Provider selection

How to choose a proxy provider in 2026

Pick the provider that explains failures fastest.

Field notes Setup checks Updated 2026-05-16

Start with the job, not the pool number

The best proxy provider for one target can be bad for another. Write the job first: target, country, protocol, session length, concurrency, and acceptable retry rate.

Only then compare providers. A giant pool that does not support your country, protocol, or target category is not useful inventory.

Logs are the product

When a run fails, support quality matters less than visibility. You need status codes, GB usage, session labels, country, and timestamps. Without logs, every failure becomes a debate.

FeatureWhy it matters
Public pricingYou can test without a sales loop.
Usage logsYou can find retry waste and target blocks.
SOCKS5 and HTTPYou can match the client instead of rewriting it.
Spend controlsA bad loop cannot drain the account.
Written restrictionsYou know whether the target is allowed.

Ask vendor-specific questions

If you are comparing Bright Data, IPRoyal, Oxylabs, Smartproxy, Webshare, Proxynade, or another provider, ask the same hard questions. Is my target category allowed? Can I test a small amount? Can I see logs? What gets billed when the target blocks me?

Do not accept a pool-size answer to a target-permission question.

Run one fair bakeoff

Use the same script, country, headers, retry limit, and time window across providers. Keep the first bakeoff small. Compare kept results, block rate, median latency, support response, and GB per kept result.

The winner is not always the cheapest GB. It is the cheapest useful result with the least unexplained failure.

A provider scorecard that is not vibes

Score providers on evidence from your run. Give zero points for claims you cannot verify. This keeps brand reputation from drowning out your actual target result.

CategoryScore it by
Target accessKept results and block rate.
CostGB per kept result.
DebuggingLog detail and export quality.
Protocol fitHTTP, SOCKS5, and client support.
RiskWritten target restrictions and spend caps.

The provider with the best score is not always the famous one. It is the one that makes this job measurable, cheap enough, and allowed.

Support matters after logs, not before

Good support is useful, but it should not replace visibility. If you need support to explain every failed batch, the dashboard is not good enough. The first screen should show spend, traffic, target errors, proxy labels, and time windows without a ticket.

Use support to resolve edge cases: replacements, routing questions, target policy, and billing disputes. Do not use support as the only way to learn whether your own retry loop burned five gigabytes.

Decision rule

The best provider shortlist is usually small. Pick one low-cost self-serve option, one premium option, and one fallback with different routing. Run the same job on all three. More vendors create more noise unless the first test is inconclusive.

Provider choice FAQ

What matters most in 2026? Logs, target permission, protocol fit, and cost per useful result.

Should I choose by brand? No. Choose by the result on your target. Big brands can still block whole categories.

How many providers should I test? Test two or three with the same script. More than that becomes noise unless the first results are close.

Camera pose estimation data:
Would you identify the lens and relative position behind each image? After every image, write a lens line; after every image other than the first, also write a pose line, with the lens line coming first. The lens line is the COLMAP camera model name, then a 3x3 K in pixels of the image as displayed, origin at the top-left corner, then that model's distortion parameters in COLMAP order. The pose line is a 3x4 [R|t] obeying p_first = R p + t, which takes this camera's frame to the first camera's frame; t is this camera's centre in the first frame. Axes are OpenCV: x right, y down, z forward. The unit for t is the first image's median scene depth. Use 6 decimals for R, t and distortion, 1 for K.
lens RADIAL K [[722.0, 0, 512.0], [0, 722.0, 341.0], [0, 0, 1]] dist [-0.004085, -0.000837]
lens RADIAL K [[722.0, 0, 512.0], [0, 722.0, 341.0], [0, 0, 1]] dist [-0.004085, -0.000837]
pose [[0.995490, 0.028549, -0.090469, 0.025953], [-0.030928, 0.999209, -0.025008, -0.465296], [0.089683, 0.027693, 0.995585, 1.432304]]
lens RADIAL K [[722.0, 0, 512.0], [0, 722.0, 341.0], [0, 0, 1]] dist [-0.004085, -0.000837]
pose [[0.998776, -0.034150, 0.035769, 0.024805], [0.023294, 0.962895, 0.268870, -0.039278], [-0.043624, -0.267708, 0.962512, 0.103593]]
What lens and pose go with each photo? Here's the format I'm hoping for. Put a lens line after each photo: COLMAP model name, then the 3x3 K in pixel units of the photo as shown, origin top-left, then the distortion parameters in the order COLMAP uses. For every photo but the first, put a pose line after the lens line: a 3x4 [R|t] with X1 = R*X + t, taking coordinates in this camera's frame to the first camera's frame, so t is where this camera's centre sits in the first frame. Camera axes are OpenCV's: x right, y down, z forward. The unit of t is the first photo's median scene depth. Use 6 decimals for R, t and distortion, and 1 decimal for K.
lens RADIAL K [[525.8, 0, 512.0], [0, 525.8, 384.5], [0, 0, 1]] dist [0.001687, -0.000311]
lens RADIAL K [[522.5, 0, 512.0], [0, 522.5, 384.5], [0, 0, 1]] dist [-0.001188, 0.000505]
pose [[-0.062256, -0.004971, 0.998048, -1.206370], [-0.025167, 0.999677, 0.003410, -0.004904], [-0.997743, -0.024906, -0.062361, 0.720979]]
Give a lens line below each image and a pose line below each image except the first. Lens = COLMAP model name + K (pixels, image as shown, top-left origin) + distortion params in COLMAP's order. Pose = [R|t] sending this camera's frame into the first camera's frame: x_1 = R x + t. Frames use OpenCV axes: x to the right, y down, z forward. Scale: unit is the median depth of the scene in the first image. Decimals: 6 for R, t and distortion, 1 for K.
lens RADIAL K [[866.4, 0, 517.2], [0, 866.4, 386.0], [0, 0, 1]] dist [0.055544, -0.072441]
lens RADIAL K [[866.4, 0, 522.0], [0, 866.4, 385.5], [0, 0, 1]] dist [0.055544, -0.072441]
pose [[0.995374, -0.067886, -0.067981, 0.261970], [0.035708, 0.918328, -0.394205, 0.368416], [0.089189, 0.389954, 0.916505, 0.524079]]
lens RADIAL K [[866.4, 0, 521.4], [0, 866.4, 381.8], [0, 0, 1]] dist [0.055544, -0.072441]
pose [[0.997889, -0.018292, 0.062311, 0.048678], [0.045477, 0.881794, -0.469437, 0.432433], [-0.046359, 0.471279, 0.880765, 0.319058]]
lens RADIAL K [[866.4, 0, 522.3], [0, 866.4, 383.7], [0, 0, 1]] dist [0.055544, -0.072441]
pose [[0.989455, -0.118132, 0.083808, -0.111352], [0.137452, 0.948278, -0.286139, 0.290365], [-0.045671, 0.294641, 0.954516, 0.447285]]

• [TASK OBJECTIVE]: Decide whether each statement agrees with the proxy provider guide, and give yes or no with the deciding words quoted from it. (a) A very large pool is worth having even if it does not cover your country. (b) Claims you cannot verify earn zero points on the scorecard. (c) The recommended shortlist includes one premium option.

• [REPLY]:
(a) No: "A giant pool that does not support your country, protocol, or target category is not useful inventory."
(b) Yes: "Give zero points for claims you cannot verify."
(c) Yes: "Pick one low-cost self-serve option, one premium option, and one fallback with different routing."